Space out each step in the sequence based on the action you’d like the prospect to take, the urgency of your sales cycle, or the types of communications scheduled.
How to Make Your Sales Sequence Human
Sales sequences don’t have to be (and shouldn’t be) composed solely of emails as you saw above.
It’s important that no matter what channel you’re using, it’s coming from a human’s perspective, tone of voice, and care.
Infuse Your Brand’s Personality
Delivering value doesn’t have to be stale. Supplement the informational goodies with a human touch:
- Emojis
- A friendly greeting and sign-off
- Gif
- A personal anecdote or story
- An intriguing question
- An invitation to connect on social media
Take a Page from Marketing Strategies
Even if you work in sales you can use marketing strategies to make your communications stand out in the inbox or feed.
- Create an engaging subject line. Consider using emojis, numbers and/or negative words to get the attention of your lead in their inbox. Check subjectline.com to improve upon your ideas.
- Call follow-up + video
- Do you have 5 minutes?
- 🤠Howdy! Did you find what you were looking for?
- Use personalization tokens thoughtfully. Include the lead’s name in the subject line or the company name in the body of the email.
- Hey there {first name}! >> Hey there Hannah!
- It was a pleasure discussing {company name}'s {timeline} goals for {priorities notes} >> It was a pleasure discussing Impulse Creative's Q1 goals for delighting customers.
- Invite engagement.

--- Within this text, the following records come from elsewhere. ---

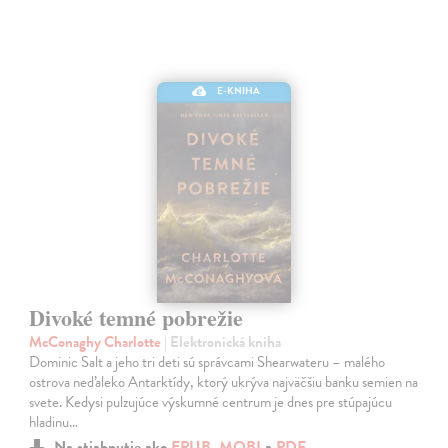
E-KNIHA
Divoké temné pobrežie
McConaghy Charlotte
| Elektronická kniha
Dominic Salt a jeho tri deti sú správcami Shearwateru – malého
ostrova neďaleko Antarktídy, ktorý ukrýva najväčšiu banku semien na
svete. Kedysi pulzujúce výskumné centrum je dnes pre stúpajúcu
hladinu…
Na stiahnutie ako
EPUB
,
MOBI
a
PDF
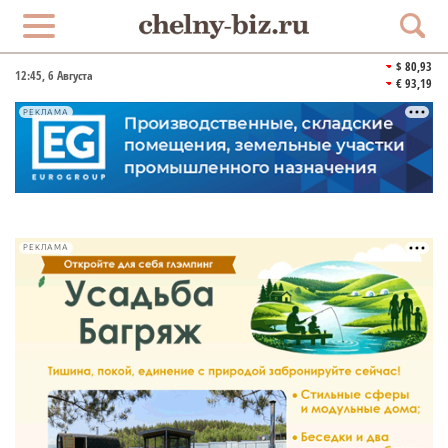
$ 80,93
12:45
, 6 Августа
€ 93,19
РЕКЛАМА
РЕКЛАМА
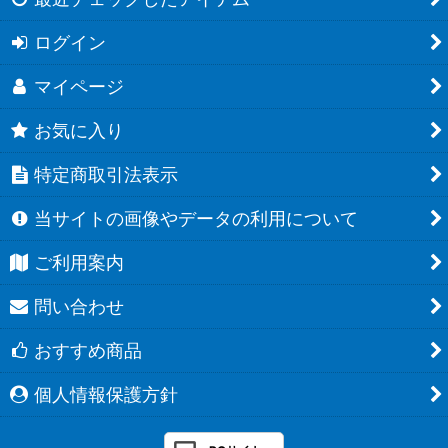
ログイン
マイページ
お気に入り
特定商取引法表示
当サイトの画像やデータの利用について
ご利用案内
問い合わせ
おすすめ商品
個人情報保護方針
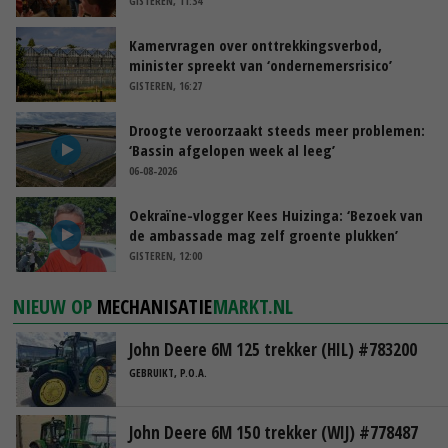
GISTEREN, 11:34
Kamervragen over onttrekkingsverbod,
minister spreekt van ‘ondernemersrisico’
GISTEREN, 16:27
Droogte veroorzaakt steeds meer problemen:
‘Bassin afgelopen week al leeg’
06-08-2026
Oekraïne-vlogger Kees Huizinga: ‘Bezoek van
de ambassade mag zelf groente plukken’
GISTEREN, 12:00
NIEUW OP
MECHANISATIE
MARKT.NL
John Deere 6M 125 trekker (HIL) #783200
GEBRUIKT, P.O.A.
John Deere 6M 150 trekker (WIJ) #778487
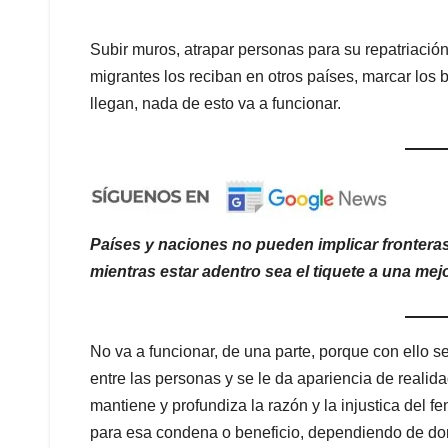
Subir muros, atrapar personas para su repatriación, 
migrantes los reciban en otros países, marcar los 
llegan, nada de esto va a funcionar.
Países y naciones no pueden implicar frontera
mientras estar adentro sea el tiquete a una mej
No va a funcionar, de una parte, porque con ello s
entre las personas y se le da apariencia de realida
mantiene y profundiza la razón y la injustica del 
para esa condena o beneficio, dependiendo de do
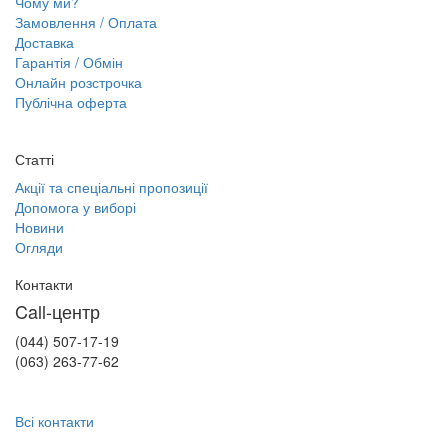
Чому ми?
Замовлення / Оплата
Доставка
Гарантія / Обмін
Онлайн розстрочка
Публічна оферта
Статті
Акції та спеціальні пропозиції
Допомога у виборі
Новини
Огляди
Контакти
Call-центр
(044) 507-17-19
(063) 263-77-62
Всі контакти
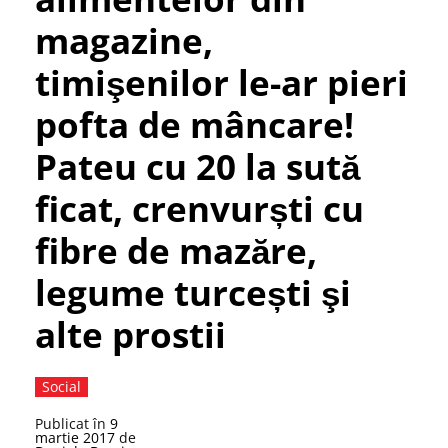
magazine,
timişenilor le-ar pieri
pofta de mâncare!
Pateu cu 20 la sută
ficat, crenvurști cu
fibre de mazăre,
legume turcești şi
alte prostii
Social
Publicat în
9
martie 2017
de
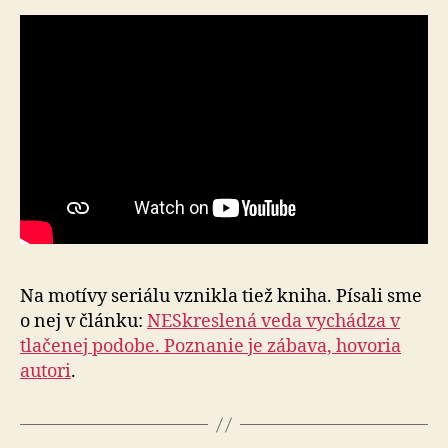
Na motívy seriálu vznikla tiež kniha. Písali sme
o nej v článku:
NESkreslená veda vychádza v
tlačenej podobe. Poznanie je zábava, hovoria
autori
.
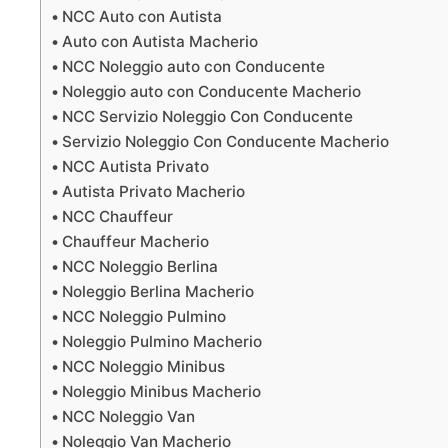
NCC Auto con Autista
Auto con Autista Macherio
NCC Noleggio auto con Conducente
Noleggio auto con Conducente Macherio
NCC Servizio Noleggio Con Conducente
Servizio Noleggio Con Conducente Macherio
NCC Autista Privato
Autista Privato Macherio
NCC Chauffeur
Chauffeur Macherio
NCC Noleggio Berlina
Noleggio Berlina Macherio
NCC Noleggio Pulmino
Noleggio Pulmino Macherio
NCC Noleggio Minibus
Noleggio Minibus Macherio
NCC Noleggio Van
Noleggio Van Macherio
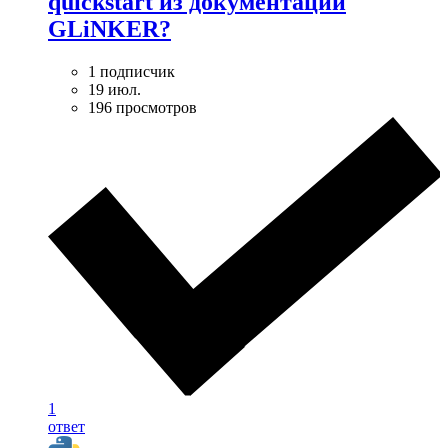
quickstart из документации
GLiNKER?
1 подписчик
19 июл.
196 просмотров
1
ответ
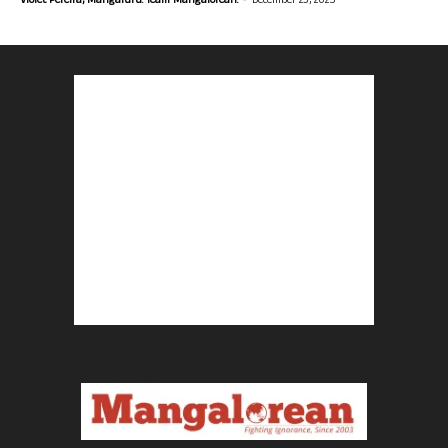
Violet Pereira, Mangaluru. Team Mangalorean.
December 23, 2025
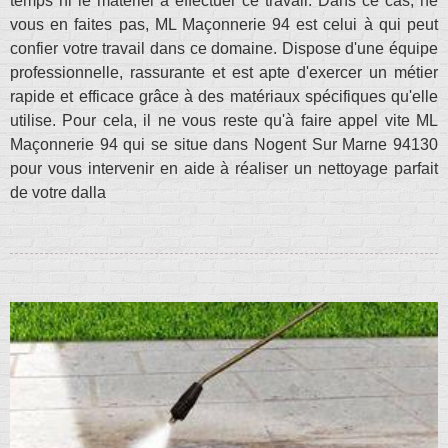
temps ni le matériel à effectuer ce travail. Dans ce cas, ne
vous en faites pas, ML Maçonnerie 94 est celui à qui peut
confier votre travail dans ce domaine. Dispose d'une équipe
professionnelle, rassurante et est apte d'exercer un métier
rapide et efficace grâce à des matériaux spécifiques qu'elle
utilise. Pour cela, il ne vous reste qu'à faire appel vite ML
Maçonnerie 94 qui se situe dans Nogent Sur Marne 94130
pour vous intervenir en aide à réaliser un nettoyage parfait
de votre dalla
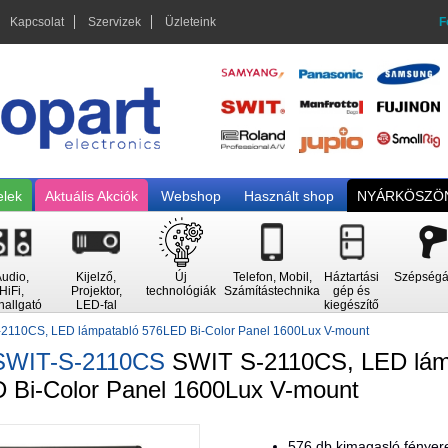
Kapcsolat
Szervizek
Üzleteink
F
elek
Aktuális Akciók
Webshop
Használt shop
NYÁRKÖSZÖN
udio,
Kijelző,
Új
Telefon, Mobil,
Háztartási
Szépségá
HiFi,
Projektor,
technológiák
Számítástechnika
gép és
hallgató
LED-fal
kiegészítő
-2110CS, LED lámpatabló 576LED Bi-Color Panel 1600Lux V-mount
SWIT-S-2110CS
SWIT S-2110CS, LED lám
 Bi-Color Panel 1600Lux V-mount
576 db kimagasló fényer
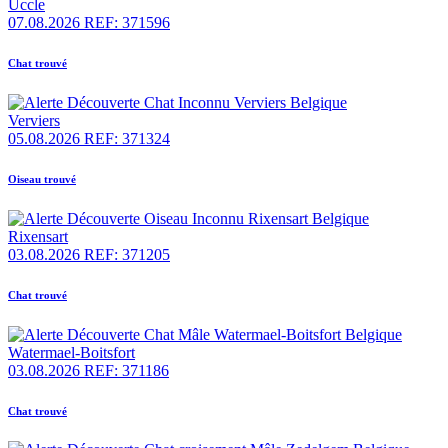
Uccle
07.08.2026
REF: 371596
Chat trouvé
Verviers
05.08.2026
REF: 371324
Oiseau trouvé
Rixensart
03.08.2026
REF: 371205
Chat trouvé
Watermael-Boitsfort
03.08.2026
REF: 371186
Chat trouvé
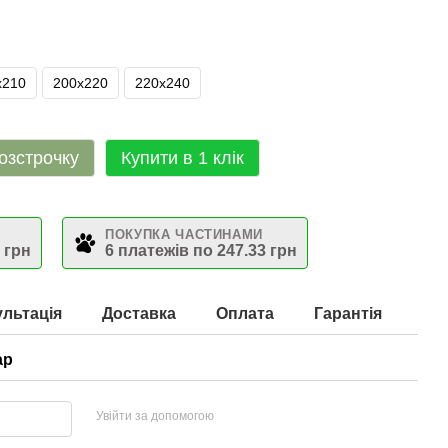
х210
200х220
220х240
озстрочку
Купити в 1 клік
ПОКУПКА ЧАСТИНАМИ
 грн
6 платежів по 247.33 грн
льтація
Доставка
Оплата
Гарантія
ар
Увійти за допомогою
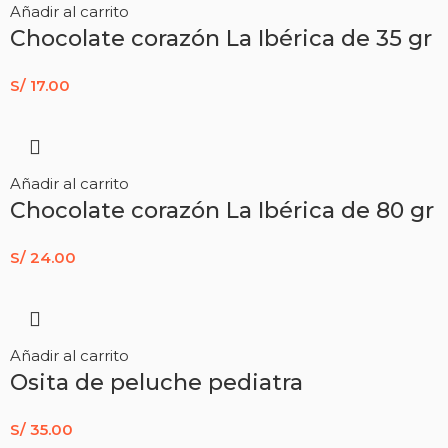
Añadir al carrito
Chocolate corazón La Ibérica de 35 gr
S/
17.00
Añadir al carrito
Chocolate corazón La Ibérica de 80 gr
S/
24.00
Añadir al carrito
Osita de peluche pediatra
S/
35.00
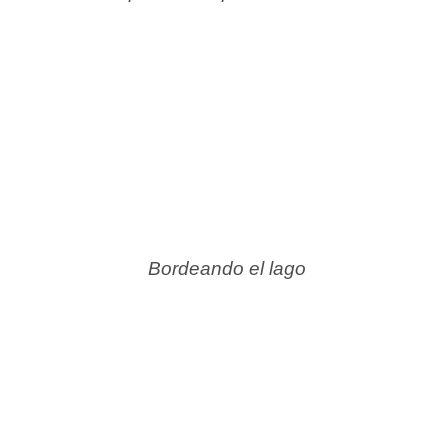
Bordeando el lago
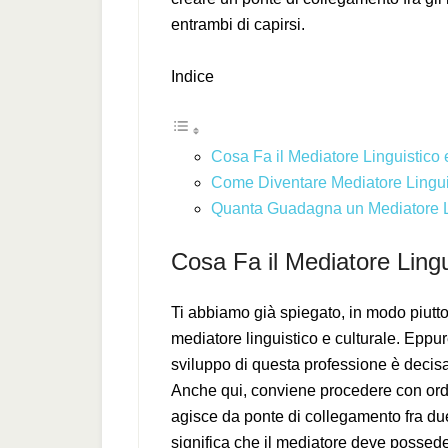
entrambi di capirsi.
Indice
Cosa Fa il Mediatore Linguistico 
Come Diventare Mediatore Linguis
Quanta Guadagna un Mediatore Li
Cosa Fa il Mediatore Lingu
Ti abbiamo già spiegato, in modo piutto
mediatore linguistico e culturale. Eppu
sviluppo di questa professione è deci
Anche qui, conviene procedere con ordi
agisce da ponte di collegamento fra due
significa che il mediatore deve possed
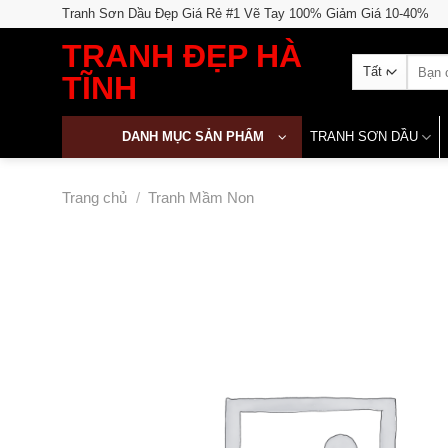
Skip
Tranh Sơn Dầu Đẹp Giá Rẻ #1 Vẽ Tay 100% Giảm Giá 10-40%
to
TRANH ĐẸP HÀ
content
Tìm
TĨNH
kiếm:
DANH MỤC SẢN PHẨM
TRANH SƠN DẦU
Trang chủ
/
Tranh Mầm Non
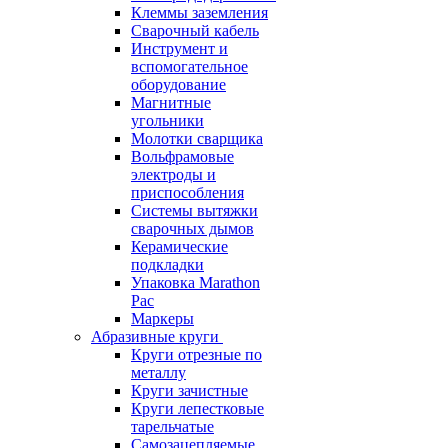
Клеммы заземления
Сварочный кабель
Инструмент и
вспомогательное
оборудование
Магнитные
угольники
Молотки сварщика
Вольфрамовые
электроды и
приспособления
Системы вытяжки
сварочных дымов
Керамические
подкладки
Упаковка Marathon
Pac
Маркеры
Абразивные круги
Круги отрезные по
металлу
Круги зачистные
Круги лепестковые
тарельчатые
Самозацепляемые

Always, always, always end with a call to action or engagement point.
- Image CTA that leads to a booking page
- Question: Is there anything we could make clearer on our website? How do you see your company using our product/service?
Making HubSpot Sequences Part of Your SalesOps Strategy
Unify people, process and planning to accelerate sales growth... That's SalesOps.
Sales sequences should be in your arsenal of tech stack tools to make your life easier, but that's just one piece of the puzzle in creating a sustainable sales strategy that succeeds.
Long-term success comes by pairing a fantastic CRM with skilled sales reps and a stellar process that builds experiences your prospects won't forget (in a good way).